◆ **WORK TO BE COMPLETED**: Omit all pictures and give the records below again exactly as written.

SOURCE MATERIAL: Begin

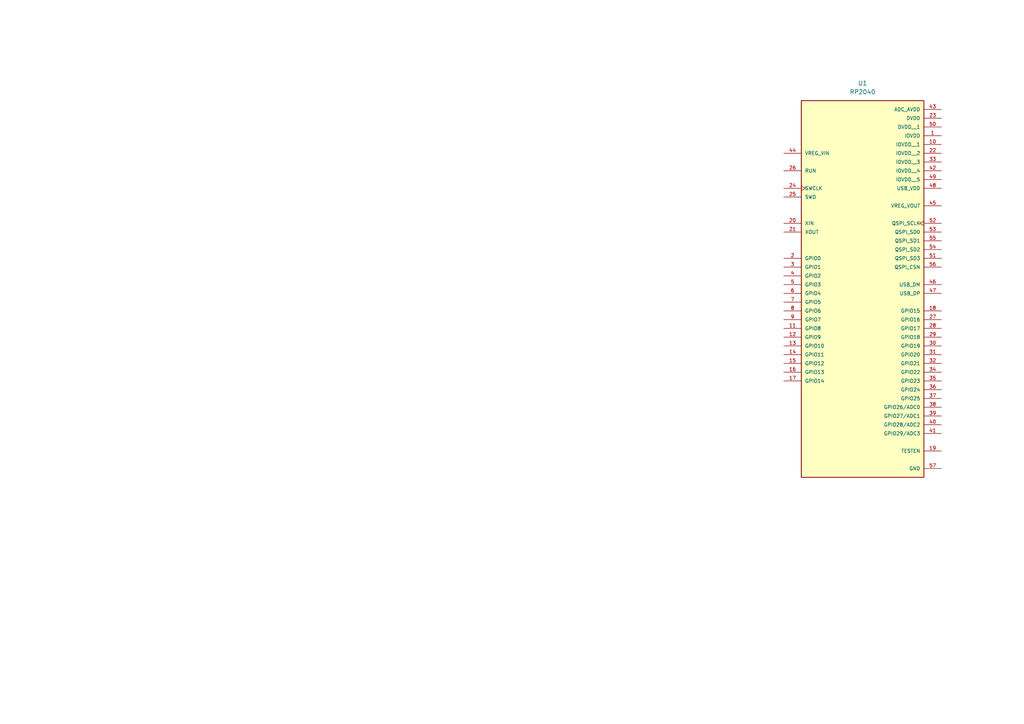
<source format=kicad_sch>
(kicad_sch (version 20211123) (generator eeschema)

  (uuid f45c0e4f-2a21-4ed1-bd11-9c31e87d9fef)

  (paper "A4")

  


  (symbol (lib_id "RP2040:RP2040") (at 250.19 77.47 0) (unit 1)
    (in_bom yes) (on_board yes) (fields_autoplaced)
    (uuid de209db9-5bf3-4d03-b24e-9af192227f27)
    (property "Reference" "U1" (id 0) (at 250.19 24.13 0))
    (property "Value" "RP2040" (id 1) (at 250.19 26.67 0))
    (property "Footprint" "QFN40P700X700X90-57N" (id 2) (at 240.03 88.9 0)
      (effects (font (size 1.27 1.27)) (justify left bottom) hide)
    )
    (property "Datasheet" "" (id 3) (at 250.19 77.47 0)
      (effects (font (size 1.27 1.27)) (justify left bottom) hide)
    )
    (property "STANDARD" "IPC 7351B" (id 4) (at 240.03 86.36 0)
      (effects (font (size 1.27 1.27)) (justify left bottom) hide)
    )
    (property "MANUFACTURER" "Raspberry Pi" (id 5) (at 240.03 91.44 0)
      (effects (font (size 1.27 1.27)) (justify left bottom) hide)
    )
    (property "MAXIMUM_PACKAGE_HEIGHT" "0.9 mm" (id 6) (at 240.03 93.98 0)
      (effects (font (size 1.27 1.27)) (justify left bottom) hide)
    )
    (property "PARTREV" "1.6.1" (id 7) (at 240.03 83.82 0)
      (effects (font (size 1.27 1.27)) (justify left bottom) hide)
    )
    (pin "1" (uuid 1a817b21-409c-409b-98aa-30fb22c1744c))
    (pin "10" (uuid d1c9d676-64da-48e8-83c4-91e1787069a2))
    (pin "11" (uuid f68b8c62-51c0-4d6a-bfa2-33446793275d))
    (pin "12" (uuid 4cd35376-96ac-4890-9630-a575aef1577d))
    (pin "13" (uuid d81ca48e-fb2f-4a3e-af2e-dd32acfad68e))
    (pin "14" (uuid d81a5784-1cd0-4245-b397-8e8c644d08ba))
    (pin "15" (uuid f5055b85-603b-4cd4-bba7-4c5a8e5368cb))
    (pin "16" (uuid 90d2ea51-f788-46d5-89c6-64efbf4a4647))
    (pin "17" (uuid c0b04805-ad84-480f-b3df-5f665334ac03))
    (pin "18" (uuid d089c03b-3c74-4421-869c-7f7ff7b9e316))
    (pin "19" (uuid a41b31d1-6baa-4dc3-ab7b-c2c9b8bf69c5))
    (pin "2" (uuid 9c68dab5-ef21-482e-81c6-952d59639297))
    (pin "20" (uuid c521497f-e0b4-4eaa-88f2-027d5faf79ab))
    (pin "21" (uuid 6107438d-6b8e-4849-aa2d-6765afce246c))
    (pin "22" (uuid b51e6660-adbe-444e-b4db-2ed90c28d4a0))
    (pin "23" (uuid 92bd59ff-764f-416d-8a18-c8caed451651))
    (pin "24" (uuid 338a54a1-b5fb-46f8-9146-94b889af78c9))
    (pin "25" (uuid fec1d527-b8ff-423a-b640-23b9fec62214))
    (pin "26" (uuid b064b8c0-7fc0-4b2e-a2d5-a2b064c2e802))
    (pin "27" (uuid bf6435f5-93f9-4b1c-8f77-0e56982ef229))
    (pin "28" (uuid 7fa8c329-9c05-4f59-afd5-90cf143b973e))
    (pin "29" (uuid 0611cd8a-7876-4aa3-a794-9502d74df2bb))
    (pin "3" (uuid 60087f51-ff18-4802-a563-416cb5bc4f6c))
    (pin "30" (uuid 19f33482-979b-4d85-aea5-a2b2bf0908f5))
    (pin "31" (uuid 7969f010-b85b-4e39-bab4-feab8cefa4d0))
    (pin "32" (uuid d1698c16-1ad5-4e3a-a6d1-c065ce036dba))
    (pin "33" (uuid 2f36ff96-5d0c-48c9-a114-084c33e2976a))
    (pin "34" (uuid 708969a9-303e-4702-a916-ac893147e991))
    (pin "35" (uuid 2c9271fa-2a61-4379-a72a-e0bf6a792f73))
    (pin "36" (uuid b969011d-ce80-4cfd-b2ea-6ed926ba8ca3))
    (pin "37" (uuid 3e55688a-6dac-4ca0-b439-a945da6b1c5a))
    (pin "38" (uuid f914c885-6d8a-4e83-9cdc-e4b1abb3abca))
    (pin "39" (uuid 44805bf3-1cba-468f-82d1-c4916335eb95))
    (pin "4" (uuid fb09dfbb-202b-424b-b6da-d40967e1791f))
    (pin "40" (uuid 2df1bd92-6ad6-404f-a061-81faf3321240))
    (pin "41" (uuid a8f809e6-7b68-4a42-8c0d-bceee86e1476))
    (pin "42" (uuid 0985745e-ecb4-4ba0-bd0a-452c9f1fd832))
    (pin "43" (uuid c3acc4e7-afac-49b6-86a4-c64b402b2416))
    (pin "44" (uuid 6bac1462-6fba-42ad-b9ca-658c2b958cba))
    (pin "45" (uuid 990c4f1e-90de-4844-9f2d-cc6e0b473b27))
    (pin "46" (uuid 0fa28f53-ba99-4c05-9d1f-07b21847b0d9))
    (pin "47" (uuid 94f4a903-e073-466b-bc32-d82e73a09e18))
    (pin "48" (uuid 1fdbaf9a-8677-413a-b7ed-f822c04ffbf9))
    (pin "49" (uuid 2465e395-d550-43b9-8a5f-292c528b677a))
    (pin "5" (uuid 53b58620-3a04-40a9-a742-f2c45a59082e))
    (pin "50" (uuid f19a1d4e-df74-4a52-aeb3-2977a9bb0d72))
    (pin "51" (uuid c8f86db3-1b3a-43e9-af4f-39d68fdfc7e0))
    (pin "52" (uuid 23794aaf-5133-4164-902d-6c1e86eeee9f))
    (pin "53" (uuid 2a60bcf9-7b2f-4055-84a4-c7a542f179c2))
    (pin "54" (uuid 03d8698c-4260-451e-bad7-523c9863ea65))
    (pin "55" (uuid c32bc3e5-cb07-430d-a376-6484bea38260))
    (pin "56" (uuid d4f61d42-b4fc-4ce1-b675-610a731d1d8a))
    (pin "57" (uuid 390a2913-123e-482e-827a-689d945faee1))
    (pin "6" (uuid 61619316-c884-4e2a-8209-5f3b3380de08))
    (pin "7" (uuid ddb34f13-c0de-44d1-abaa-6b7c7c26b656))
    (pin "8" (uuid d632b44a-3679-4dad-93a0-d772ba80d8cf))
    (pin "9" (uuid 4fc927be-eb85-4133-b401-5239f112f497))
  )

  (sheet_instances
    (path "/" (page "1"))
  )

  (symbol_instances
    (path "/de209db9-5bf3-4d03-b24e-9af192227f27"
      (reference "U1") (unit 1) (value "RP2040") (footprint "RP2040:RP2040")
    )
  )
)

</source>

SOURCE MATERIAL: End

◆ **TASK ANSWER**:
<source format=kicad_sch>
(kicad_sch (version 20211123) (generator eeschema)

  (uuid f45c0e4f-2a21-4ed1-bd11-9c31e87d9fef)

  (paper "A4")

  


  (symbol (lib_id "RP2040:RP2040") (at 250.19 77.47 0) (unit 1)
    (in_bom yes) (on_board yes) (fields_autoplaced)
    (uuid de209db9-5bf3-4d03-b24e-9af192227f27)
    (property "Reference" "U1" (id 0) (at 250.19 24.13 0))
    (property "Value" "RP2040" (id 1) (at 250.19 26.67 0))
    (property "Footprint" "QFN40P700X700X90-57N" (id 2) (at 240.03 88.9 0)
      (effects (font (size 1.27 1.27)) (justify left bottom) hide)
    )
    (property "Datasheet" "" (id 3) (at 250.19 77.47 0)
      (effects (font (size 1.27 1.27)) (justify left bottom) hide)
    )
    (property "STANDARD" "IPC 7351B" (id 4) (at 240.03 86.36 0)
      (effects (font (size 1.27 1.27)) (justify left bottom) hide)
    )
    (property "MANUFACTURER" "Raspberry Pi" (id 5) (at 240.03 91.44 0)
      (effects (font (size 1.27 1.27)) (justify left bottom) hide)
    )
    (property "MAXIMUM_PACKAGE_HEIGHT" "0.9 mm" (id 6) (at 240.03 93.98 0)
      (effects (font (size 1.27 1.27)) (justify left bottom) hide)
    )
    (property "PARTREV" "1.6.1" (id 7) (at 240.03 83.82 0)
      (effects (font (size 1.27 1.27)) (justify left bottom) hide)
    )
    (pin "1" (uuid 1a817b21-409c-409b-98aa-30fb22c1744c))
    (pin "10" (uuid d1c9d676-64da-48e8-83c4-91e1787069a2))
    (pin "11" (uuid f68b8c62-51c0-4d6a-bfa2-33446793275d))
    (pin "12" (uuid 4cd35376-96ac-4890-9630-a575aef1577d))
    (pin "13" (uuid d81ca48e-fb2f-4a3e-af2e-dd32acfad68e))
    (pin "14" (uuid d81a5784-1cd0-4245-b397-8e8c644d08ba))
    (pin "15" (uuid f5055b85-603b-4cd4-bba7-4c5a8e5368cb))
    (pin "16" (uuid 90d2ea51-f788-46d5-89c6-64efbf4a4647))
    (pin "17" (uuid c0b04805-ad84-480f-b3df-5f665334ac03))
    (pin "18" (uuid d089c03b-3c74-4421-869c-7f7ff7b9e316))
    (pin "19" (uuid a41b31d1-6baa-4dc3-ab7b-c2c9b8bf69c5))
    (pin "2" (uuid 9c68dab5-ef21-482e-81c6-952d59639297))
    (pin "20" (uuid c521497f-e0b4-4eaa-88f2-027d5faf79ab))
    (pin "21" (uuid 6107438d-6b8e-4849-aa2d-6765afce246c))
    (pin "22" (uuid b51e6660-adbe-444e-b4db-2ed90c28d4a0))
    (pin "23" (uuid 92bd59ff-764f-416d-8a18-c8caed451651))
    (pin "24" (uuid 338a54a1-b5fb-46f8-9146-94b889af78c9))
    (pin "25" (uuid fec1d527-b8ff-423a-b640-23b9fec62214))
    (pin "26" (uuid b064b8c0-7fc0-4b2e-a2d5-a2b064c2e802))
    (pin "27" (uuid bf6435f5-93f9-4b1c-8f77-0e56982ef229))
    (pin "28" (uuid 7fa8c329-9c05-4f59-afd5-90cf143b973e))
    (pin "29" (uuid 0611cd8a-7876-4aa3-a794-9502d74df2bb))
    (pin "3" (uuid 60087f51-ff18-4802-a563-416cb5bc4f6c))
    (pin "30" (uuid 19f33482-979b-4d85-aea5-a2b2bf0908f5))
    (pin "31" (uuid 7969f010-b85b-4e39-bab4-feab8cefa4d0))
    (pin "32" (uuid d1698c16-1ad5-4e3a-a6d1-c065ce036dba))
    (pin "33" (uuid 2f36ff96-5d0c-48c9-a114-084c33e2976a))
    (pin "34" (uuid 708969a9-303e-4702-a916-ac893147e991))
    (pin "35" (uuid 2c9271fa-2a61-4379-a72a-e0bf6a792f73))
    (pin "36" (uuid b969011d-ce80-4cfd-b2ea-6ed926ba8ca3))
    (pin "37" (uuid 3e55688a-6dac-4ca0-b439-a945da6b1c5a))
    (pin "38" (uuid f914c885-6d8a-4e83-9cdc-e4b1abb3abca))
    (pin "39" (uuid 44805bf3-1cba-468f-82d1-c4916335eb95))
    (pin "4" (uuid fb09dfbb-202b-424b-b6da-d40967e1791f))
    (pin "40" (uuid 2df1bd92-6ad6-404f-a061-81faf3321240))
    (pin "41" (uuid a8f809e6-7b68-4a42-8c0d-bceee86e1476))
    (pin "42" (uuid 0985745e-ecb4-4ba0-bd0a-452c9f1fd832))
    (pin "43" (uuid c3acc4e7-afac-49b6-86a4-c64b402b2416))
    (pin "44" (uuid 6bac1462-6fba-42ad-b9ca-658c2b958cba))
    (pin "45" (uuid 990c4f1e-90de-4844-9f2d-cc6e0b473b27))
    (pin "46" (uuid 0fa28f53-ba99-4c05-9d1f-07b21847b0d9))
    (pin "47" (uuid 94f4a903-e073-466b-bc32-d82e73a09e18))
    (pin "48" (uuid 1fdbaf9a-8677-413a-b7ed-f822c04ffbf9))
    (pin "49" (uuid 2465e395-d550-43b9-8a5f-292c528b677a))
    (pin "5" (uuid 53b58620-3a04-40a9-a742-f2c45a59082e))
    (pin "50" (uuid f19a1d4e-df74-4a52-aeb3-2977a9bb0d72))
    (pin "51" (uuid c8f86db3-1b3a-43e9-af4f-39d68fdfc7e0))
    (pin "52" (uuid 23794aaf-5133-4164-902d-6c1e86eeee9f))
    (pin "53" (uuid 2a60bcf9-7b2f-4055-84a4-c7a542f179c2))
    (pin "54" (uuid 03d8698c-4260-451e-bad7-523c9863ea65))
    (pin "55" (uuid c32bc3e5-cb07-430d-a376-6484bea38260))
    (pin "56" (uuid d4f61d42-b4fc-4ce1-b675-610a731d1d8a))
    (pin "57" (uuid 390a2913-123e-482e-827a-689d945faee1))
    (pin "6" (uuid 61619316-c884-4e2a-8209-5f3b3380de08))
    (pin "7" (uuid ddb34f13-c0de-44d1-abaa-6b7c7c26b656))
    (pin "8" (uuid d632b44a-3679-4dad-93a0-d772ba80d8cf))
    (pin "9" (uuid 4fc927be-eb85-4133-b401-5239f112f497))
  )

  (sheet_instances
    (path "/" (page "1"))
  )

  (symbol_instances
    (path "/de209db9-5bf3-4d03-b24e-9af192227f27"
      (reference "U1") (unit 1) (value "RP2040") (footprint "RP2040:RP2040")
    )
  )
)

</source>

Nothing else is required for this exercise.